To-do item: Among the entries, find the lines with the string "APERTURE" and copy them.

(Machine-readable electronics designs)

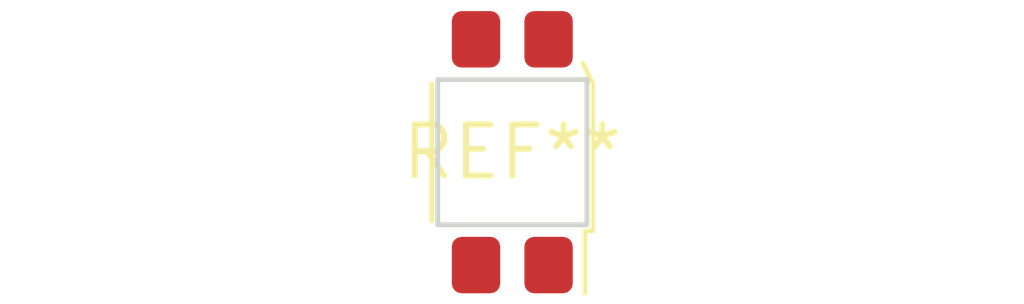
<source format=kicad_pcb>
(kicad_pcb (version 20240108) (generator pcbnew)

  (general
    (thickness 1.6)
  )

  (paper "A4")
  (layers
    (0 "F.Cu" signal)
    (31 "B.Cu" signal)
    (32 "B.Adhes" user "B.Adhesive")
    (33 "F.Adhes" user "F.Adhesive")
    (34 "B.Paste" user)
    (35 "F.Paste" user)
    (36 "B.SilkS" user "B.Silkscreen")
    (37 "F.SilkS" user "F.Silkscreen")
    (38 "B.Mask" user)
    (39 "F.Mask" user)
    (40 "Dwgs.User" user "User.Drawings")
    (41 "Cmts.User" user "User.Comments")
    (42 "Eco1.User" user "User.Eco1")
    (43 "Eco2.User" user "User.Eco2")
    (44 "Edge.Cuts" user)
    (45 "Margin" user)
    (46 "B.CrtYd" user "B.Courtyard")
    (47 "F.CrtYd" user "F.Courtyard")
    (48 "B.Fab" user)
    (49 "F.Fab" user)
    (50 "User.1" user)
    (51 "User.2" user)
    (52 "User.3" user)
    (53 "User.4" user)
    (54 "User.5" user)
    (55 "User.6" user)
    (56 "User.7" user)
    (57 "User.8" user)
    (58 "User.9" user)
  )

  (setup
    (pad_to_mask_clearance 0)
    (pcbplotparams
      (layerselection 0x00010fc_ffffffff)
      (plot_on_all_layers_selection 0x0000000_00000000)
      (disableapertmacros false)
      (usegerberextensions false)
      (usegerberattributes false)
      (usegerberadvancedattributes false)
      (creategerberjobfile false)
      (dashed_line_dash_ratio 12.000000)
      (dashed_line_gap_ratio 3.000000)
      (svgprecision 4)
      (plotframeref false)
      (viasonmask false)
      (mode 1)
      (useauxorigin false)
      (hpglpennumber 1)
      (hpglpenspeed 20)
      (hpglpendiameter 15.000000)
      (dxfpolygonmode false)
      (dxfimperialunits false)
      (dxfusepcbnewfont false)
      (psnegative false)
      (psa4output false)
      (plotreference false)
      (plotvalue false)
      (plotinvisibletext false)
      (sketchpadsonfab false)
      (subtractmaskfromsilk false)
      (outputformat 1)
      (mirror false)
      (drillshape 1)
      (scaleselection 1)
      (outputdirectory "")
    )
  )

  (net 0 "")

  (footprint "Everlight_ITR8307_Reverse" (layer "F.Cu") (at 0 0))

)

</source>
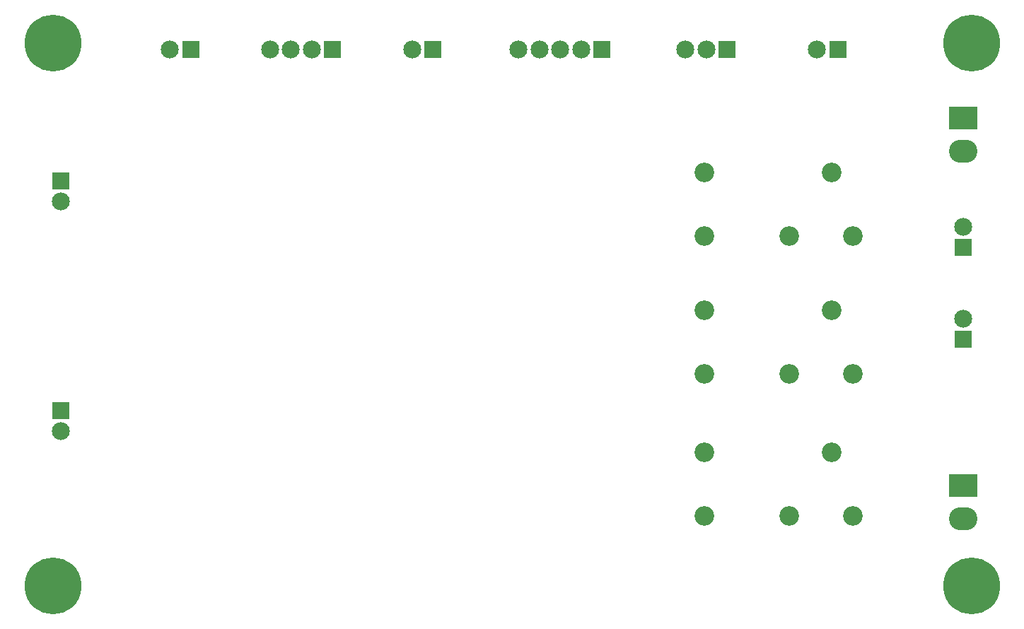
<source format=gbs>
G04 #@! TF.FileFunction,Soldermask,Bot*
%FSLAX46Y46*%
G04 Gerber Fmt 4.6, Leading zero omitted, Abs format (unit mm)*
G04 Created by KiCad (PCBNEW 4.0.7-e2-6376~61~ubuntu18.04.1) date Wed Aug 19 23:26:29 2020*
%MOMM*%
%LPD*%
G01*
G04 APERTURE LIST*
%ADD10C,0.100000*%
%ADD11R,2.150000X2.150000*%
%ADD12C,2.150000*%
%ADD13R,3.400000X2.750000*%
%ADD14O,3.400000X2.750000*%
%ADD15C,2.350000*%
%ADD16C,6.800000*%
G04 APERTURE END LIST*
D10*
D11*
X150750000Y-45750000D03*
D12*
X148250000Y-45750000D03*
X145750000Y-45750000D03*
X143250000Y-45750000D03*
X140750000Y-45750000D03*
D11*
X165750000Y-45750000D03*
D12*
X163250000Y-45750000D03*
X160750000Y-45750000D03*
D11*
X130500000Y-45750000D03*
D12*
X128000000Y-45750000D03*
D11*
X101500000Y-45750000D03*
D12*
X99000000Y-45750000D03*
D11*
X118500000Y-45750000D03*
D12*
X116000000Y-45750000D03*
X113500000Y-45750000D03*
X111000000Y-45750000D03*
D11*
X194000000Y-80500000D03*
D12*
X194000000Y-78000000D03*
D11*
X194000000Y-69500000D03*
D12*
X194000000Y-67000000D03*
D11*
X86000000Y-89000000D03*
D12*
X86000000Y-91500000D03*
D11*
X86000000Y-61500000D03*
D12*
X86000000Y-64000000D03*
D13*
X194000000Y-98000000D03*
D14*
X194000000Y-101960000D03*
D13*
X194000000Y-54000000D03*
D14*
X194000000Y-57960000D03*
D15*
X163000000Y-60500000D03*
X178240000Y-60500000D03*
X180780000Y-68120000D03*
X173160000Y-68120000D03*
X163000000Y-68120000D03*
X163000000Y-77000000D03*
X178240000Y-77000000D03*
X180780000Y-84620000D03*
X173160000Y-84620000D03*
X163000000Y-84620000D03*
D11*
X179000000Y-45750000D03*
D12*
X176500000Y-45750000D03*
D15*
X163000000Y-94000000D03*
X178240000Y-94000000D03*
X180780000Y-101620000D03*
X173160000Y-101620000D03*
X163000000Y-101620000D03*
D16*
X85000000Y-45000000D03*
X195000000Y-45000000D03*
X195000000Y-110000000D03*
X85000000Y-110000000D03*
M02*

</source>
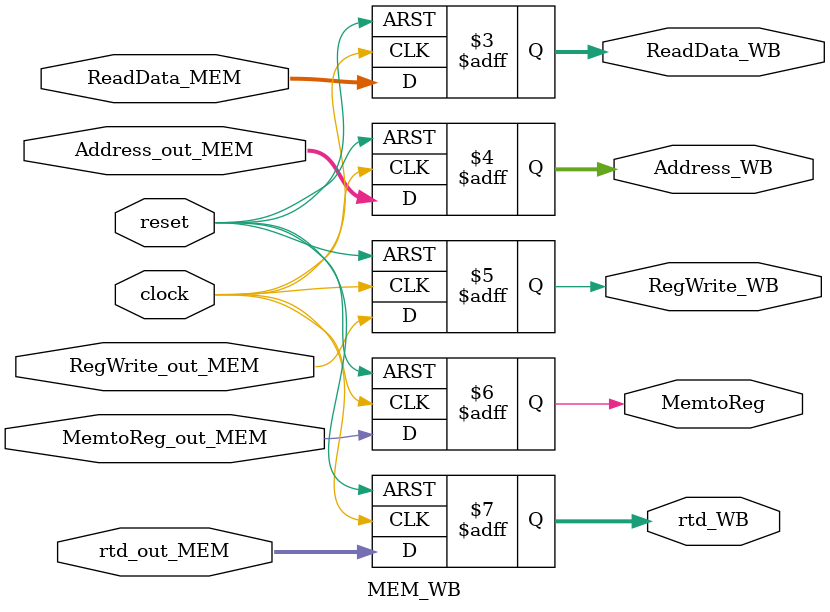
<source format=v>
`timescale 1ns / 1ps
module MEM_WB(clock, reset, RegWrite_out_MEM, MemtoReg_out_MEM, ReadData_MEM, Address_out_MEM, rtd_out_MEM, ReadData_WB, Address_WB, RegWrite_WB, MemtoReg, rtd_WB);
input RegWrite_out_MEM, MemtoReg_out_MEM, clock, reset;
input [31:0] ReadData_MEM, Address_out_MEM;
input [4:0] rtd_out_MEM;

output [31:0] ReadData_WB;
output [31:0] Address_WB;
output RegWrite_WB, MemtoReg;
output [4:0] rtd_WB;

reg [31:0] ReadData_WB;
reg [31:0] Address_WB;
reg RegWrite_WB, MemtoReg;
reg [4:0] rtd_WB;

/*initial begin
	   $display("************************************************************");
		$display("The textual simulation results in MEM :");
		$display("************************************************************");
		$monitor($time,, "clock = %d RegWrite_WB = %b  Address_WB = %b rtd_WB = %d ReadData_WB = %d", clock, RegWrite_WB, Address_WB, rtd_WB , ReadData_WB);
	   end
*/

/*initial begin
	   $display("************************************************************");
		$display("The textual simulation results in MEM :");
		$display("************************************************************");
		$monitor($time,, "RegWrite = %d" ,  RegWrite_WB);
end*/

/*initial begin
	   $display("************************************************************");
		$display("The textual simulation results in MEM :");
		$display("************************************************************");
		$monitor($time,, "Rtd_WB = %d  Rtd_MEM = %d" ,  rtd_WB, rtd_out_MEM);
end*/

always @ (posedge clock or posedge reset)
begin
if (reset == 1)
begin
    RegWrite_WB <= 0;
	 MemtoReg <=  0;
	 Address_WB <= 0;
	 ReadData_WB <= 0;
	 rtd_WB <= 0;
end
else begin
    RegWrite_WB <= RegWrite_out_MEM;
	 MemtoReg <=  MemtoReg_out_MEM;
	 Address_WB <= Address_out_MEM;
	 ReadData_WB <= ReadData_MEM;
	 rtd_WB <= rtd_out_MEM;
end
end



endmodule

</source>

Answer to this problem:
G04 APERTURE LIST*
G04 APERTURE END LIST*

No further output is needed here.